WORK ITEM:
Go through the records below and report each line with "comparison" in it.

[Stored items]
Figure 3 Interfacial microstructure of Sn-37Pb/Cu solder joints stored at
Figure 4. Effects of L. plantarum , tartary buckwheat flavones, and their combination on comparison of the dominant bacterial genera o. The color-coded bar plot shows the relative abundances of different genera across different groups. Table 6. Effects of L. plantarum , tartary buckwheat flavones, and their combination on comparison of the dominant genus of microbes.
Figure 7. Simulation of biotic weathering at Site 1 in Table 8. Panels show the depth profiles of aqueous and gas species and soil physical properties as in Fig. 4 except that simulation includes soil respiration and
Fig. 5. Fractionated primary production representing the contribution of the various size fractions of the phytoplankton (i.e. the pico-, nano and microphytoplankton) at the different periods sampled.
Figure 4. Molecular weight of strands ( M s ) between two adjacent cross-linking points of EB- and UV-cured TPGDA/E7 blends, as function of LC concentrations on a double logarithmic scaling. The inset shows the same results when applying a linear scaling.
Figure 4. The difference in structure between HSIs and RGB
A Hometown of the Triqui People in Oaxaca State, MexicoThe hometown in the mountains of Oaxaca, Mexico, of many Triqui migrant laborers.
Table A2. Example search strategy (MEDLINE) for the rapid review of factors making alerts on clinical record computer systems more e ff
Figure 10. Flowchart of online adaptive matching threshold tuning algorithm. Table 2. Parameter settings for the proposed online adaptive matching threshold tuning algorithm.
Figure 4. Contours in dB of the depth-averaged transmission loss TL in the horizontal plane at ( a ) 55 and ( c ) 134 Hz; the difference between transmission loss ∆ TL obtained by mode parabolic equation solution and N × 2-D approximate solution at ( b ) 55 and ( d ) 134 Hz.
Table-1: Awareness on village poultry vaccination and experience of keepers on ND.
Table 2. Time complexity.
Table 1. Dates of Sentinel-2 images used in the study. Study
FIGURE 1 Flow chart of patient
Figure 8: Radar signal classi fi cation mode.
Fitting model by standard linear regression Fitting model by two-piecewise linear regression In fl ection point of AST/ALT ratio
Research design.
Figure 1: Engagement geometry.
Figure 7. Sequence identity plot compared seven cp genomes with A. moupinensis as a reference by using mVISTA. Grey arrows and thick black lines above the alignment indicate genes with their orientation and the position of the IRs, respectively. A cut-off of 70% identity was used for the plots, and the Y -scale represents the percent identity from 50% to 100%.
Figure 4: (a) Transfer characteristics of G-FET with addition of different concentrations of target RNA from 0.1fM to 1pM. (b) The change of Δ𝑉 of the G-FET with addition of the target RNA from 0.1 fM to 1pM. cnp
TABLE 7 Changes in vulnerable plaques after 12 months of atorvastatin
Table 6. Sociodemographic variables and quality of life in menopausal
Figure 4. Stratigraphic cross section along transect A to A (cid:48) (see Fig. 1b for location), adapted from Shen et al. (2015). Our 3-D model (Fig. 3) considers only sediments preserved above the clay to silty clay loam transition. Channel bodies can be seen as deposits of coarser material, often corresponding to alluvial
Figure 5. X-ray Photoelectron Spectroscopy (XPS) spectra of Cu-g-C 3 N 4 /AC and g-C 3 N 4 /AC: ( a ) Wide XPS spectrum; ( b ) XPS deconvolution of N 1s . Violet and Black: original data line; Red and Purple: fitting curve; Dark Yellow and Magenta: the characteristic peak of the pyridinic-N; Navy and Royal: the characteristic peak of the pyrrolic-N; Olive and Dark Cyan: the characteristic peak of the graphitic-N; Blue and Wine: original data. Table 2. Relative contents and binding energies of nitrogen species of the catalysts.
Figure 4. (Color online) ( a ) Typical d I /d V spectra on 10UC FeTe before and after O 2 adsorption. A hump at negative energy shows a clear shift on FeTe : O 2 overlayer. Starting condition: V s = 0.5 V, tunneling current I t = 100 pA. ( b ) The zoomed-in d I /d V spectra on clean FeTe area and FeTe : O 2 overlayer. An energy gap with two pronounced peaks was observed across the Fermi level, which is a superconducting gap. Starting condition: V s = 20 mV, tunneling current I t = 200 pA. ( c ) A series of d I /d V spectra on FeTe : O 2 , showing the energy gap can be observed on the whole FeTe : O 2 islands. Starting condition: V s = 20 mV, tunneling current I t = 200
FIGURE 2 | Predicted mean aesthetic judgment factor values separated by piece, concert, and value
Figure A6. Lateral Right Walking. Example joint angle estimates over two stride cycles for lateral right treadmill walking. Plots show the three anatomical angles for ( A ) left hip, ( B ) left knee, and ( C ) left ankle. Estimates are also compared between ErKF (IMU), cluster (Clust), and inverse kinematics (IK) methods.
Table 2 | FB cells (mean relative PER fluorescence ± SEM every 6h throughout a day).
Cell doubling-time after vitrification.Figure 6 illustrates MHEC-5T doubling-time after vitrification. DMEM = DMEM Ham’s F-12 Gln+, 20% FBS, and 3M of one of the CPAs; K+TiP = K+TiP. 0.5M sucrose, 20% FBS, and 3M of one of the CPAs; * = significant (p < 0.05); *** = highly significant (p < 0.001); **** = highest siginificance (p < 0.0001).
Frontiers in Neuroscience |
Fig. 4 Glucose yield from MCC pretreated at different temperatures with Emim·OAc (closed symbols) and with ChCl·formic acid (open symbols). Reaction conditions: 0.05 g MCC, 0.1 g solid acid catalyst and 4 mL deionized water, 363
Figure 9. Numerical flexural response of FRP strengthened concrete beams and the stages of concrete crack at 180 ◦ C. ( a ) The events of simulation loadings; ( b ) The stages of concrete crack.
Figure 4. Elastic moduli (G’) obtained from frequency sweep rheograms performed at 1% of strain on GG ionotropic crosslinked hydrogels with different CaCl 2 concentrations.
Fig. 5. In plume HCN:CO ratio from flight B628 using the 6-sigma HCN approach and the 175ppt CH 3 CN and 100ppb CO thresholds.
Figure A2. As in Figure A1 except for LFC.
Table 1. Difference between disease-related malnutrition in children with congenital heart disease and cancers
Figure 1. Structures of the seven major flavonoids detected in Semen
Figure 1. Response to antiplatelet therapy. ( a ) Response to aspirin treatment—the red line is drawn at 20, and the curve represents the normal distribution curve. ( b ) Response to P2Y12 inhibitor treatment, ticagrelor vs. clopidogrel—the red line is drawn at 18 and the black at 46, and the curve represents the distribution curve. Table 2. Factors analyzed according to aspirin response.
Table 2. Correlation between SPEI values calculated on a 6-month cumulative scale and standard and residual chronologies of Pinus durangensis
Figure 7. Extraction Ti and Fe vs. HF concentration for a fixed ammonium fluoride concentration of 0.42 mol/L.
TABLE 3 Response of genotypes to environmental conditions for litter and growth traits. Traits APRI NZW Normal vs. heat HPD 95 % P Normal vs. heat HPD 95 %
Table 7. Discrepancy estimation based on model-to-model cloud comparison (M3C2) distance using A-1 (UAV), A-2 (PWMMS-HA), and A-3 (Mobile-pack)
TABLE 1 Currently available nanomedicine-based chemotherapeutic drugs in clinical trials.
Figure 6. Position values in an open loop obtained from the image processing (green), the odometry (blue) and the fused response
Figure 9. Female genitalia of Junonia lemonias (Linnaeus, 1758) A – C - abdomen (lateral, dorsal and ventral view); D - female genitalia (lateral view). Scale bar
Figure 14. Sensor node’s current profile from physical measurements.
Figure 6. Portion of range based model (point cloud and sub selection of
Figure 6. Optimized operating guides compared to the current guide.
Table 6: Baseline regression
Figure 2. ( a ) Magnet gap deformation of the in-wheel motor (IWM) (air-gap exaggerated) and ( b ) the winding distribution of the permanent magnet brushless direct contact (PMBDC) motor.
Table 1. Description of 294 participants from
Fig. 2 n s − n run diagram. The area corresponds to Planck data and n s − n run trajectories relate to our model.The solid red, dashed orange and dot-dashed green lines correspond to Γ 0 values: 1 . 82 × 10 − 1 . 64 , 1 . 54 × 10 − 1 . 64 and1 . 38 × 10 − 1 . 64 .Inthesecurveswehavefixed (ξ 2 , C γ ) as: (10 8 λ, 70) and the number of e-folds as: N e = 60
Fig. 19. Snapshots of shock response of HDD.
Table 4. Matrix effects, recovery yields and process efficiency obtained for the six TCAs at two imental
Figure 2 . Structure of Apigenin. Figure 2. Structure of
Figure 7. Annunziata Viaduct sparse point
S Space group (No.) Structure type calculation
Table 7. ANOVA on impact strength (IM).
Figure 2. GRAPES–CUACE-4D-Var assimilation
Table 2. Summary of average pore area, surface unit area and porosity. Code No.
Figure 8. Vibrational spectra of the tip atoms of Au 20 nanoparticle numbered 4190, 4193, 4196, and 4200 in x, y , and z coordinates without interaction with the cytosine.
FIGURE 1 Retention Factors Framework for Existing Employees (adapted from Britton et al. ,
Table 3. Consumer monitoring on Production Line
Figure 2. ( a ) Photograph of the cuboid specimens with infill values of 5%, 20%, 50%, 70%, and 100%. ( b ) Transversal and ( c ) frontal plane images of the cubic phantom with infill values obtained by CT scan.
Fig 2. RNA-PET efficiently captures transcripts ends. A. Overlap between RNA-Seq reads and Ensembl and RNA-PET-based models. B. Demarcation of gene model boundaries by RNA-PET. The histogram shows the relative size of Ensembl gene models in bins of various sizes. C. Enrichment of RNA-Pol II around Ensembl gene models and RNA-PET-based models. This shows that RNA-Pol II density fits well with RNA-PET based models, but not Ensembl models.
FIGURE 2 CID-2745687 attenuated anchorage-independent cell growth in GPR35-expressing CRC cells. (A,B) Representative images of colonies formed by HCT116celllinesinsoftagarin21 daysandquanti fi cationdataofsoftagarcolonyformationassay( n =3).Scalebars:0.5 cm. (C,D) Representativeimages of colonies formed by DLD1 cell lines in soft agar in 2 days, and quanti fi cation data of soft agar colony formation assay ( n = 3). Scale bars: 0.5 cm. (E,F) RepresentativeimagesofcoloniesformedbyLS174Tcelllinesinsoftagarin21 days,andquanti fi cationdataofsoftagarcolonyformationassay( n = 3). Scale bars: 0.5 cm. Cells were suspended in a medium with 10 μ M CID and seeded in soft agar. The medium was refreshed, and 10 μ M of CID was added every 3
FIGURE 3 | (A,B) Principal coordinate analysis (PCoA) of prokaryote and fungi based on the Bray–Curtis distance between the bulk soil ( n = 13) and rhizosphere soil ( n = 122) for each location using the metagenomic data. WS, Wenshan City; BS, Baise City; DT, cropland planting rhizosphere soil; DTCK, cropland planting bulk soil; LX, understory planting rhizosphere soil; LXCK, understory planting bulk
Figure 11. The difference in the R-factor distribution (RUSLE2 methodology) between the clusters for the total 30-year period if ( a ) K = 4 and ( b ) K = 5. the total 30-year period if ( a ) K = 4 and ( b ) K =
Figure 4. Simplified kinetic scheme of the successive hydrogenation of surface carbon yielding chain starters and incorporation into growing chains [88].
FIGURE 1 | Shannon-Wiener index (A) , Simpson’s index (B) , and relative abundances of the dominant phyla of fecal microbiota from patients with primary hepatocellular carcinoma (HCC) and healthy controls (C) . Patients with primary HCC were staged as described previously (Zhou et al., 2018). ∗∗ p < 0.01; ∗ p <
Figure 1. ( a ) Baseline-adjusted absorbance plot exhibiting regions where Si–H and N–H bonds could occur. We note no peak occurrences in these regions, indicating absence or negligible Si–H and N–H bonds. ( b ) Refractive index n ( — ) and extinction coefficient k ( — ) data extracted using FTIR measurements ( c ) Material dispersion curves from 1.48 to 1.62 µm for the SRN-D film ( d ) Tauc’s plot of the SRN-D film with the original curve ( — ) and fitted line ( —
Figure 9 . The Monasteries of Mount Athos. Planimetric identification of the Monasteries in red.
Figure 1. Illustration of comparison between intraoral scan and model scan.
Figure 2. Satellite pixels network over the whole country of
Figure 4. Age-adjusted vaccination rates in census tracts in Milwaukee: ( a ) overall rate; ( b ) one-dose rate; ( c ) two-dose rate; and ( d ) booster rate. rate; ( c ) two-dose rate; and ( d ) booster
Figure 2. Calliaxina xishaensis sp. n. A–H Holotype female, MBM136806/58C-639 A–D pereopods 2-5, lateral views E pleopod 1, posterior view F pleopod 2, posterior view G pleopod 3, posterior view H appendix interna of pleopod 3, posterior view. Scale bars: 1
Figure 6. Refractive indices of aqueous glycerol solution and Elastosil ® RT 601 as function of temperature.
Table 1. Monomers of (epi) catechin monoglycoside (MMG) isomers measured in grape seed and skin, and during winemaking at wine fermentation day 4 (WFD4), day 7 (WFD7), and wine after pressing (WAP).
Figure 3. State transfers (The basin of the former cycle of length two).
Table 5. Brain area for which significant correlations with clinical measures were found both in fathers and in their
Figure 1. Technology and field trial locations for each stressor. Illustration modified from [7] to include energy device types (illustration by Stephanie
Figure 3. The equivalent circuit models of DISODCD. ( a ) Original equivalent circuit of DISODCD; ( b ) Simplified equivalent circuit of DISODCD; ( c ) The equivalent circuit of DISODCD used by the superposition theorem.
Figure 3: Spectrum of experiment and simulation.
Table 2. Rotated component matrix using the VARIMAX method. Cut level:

EXPECTED ANSWER:
Figure 4. Effects of L. plantarum , tartary buckwheat flavones, and their combination on comparison of the dominant bacterial genera o. The color-coded bar plot shows the relative abundances of different genera across different groups. Table 6. Effects of L. plantarum , tartary buckwheat flavones, and their combination on comparison of the dominant genus of microbes.
Table 7. Discrepancy estimation based on model-to-model cloud comparison (M3C2) distance using A-1 (UAV), A-2 (PWMMS-HA), and A-3 (Mobile-pack)
Figure 1. Illustration of comparison between intraoral scan and model scan.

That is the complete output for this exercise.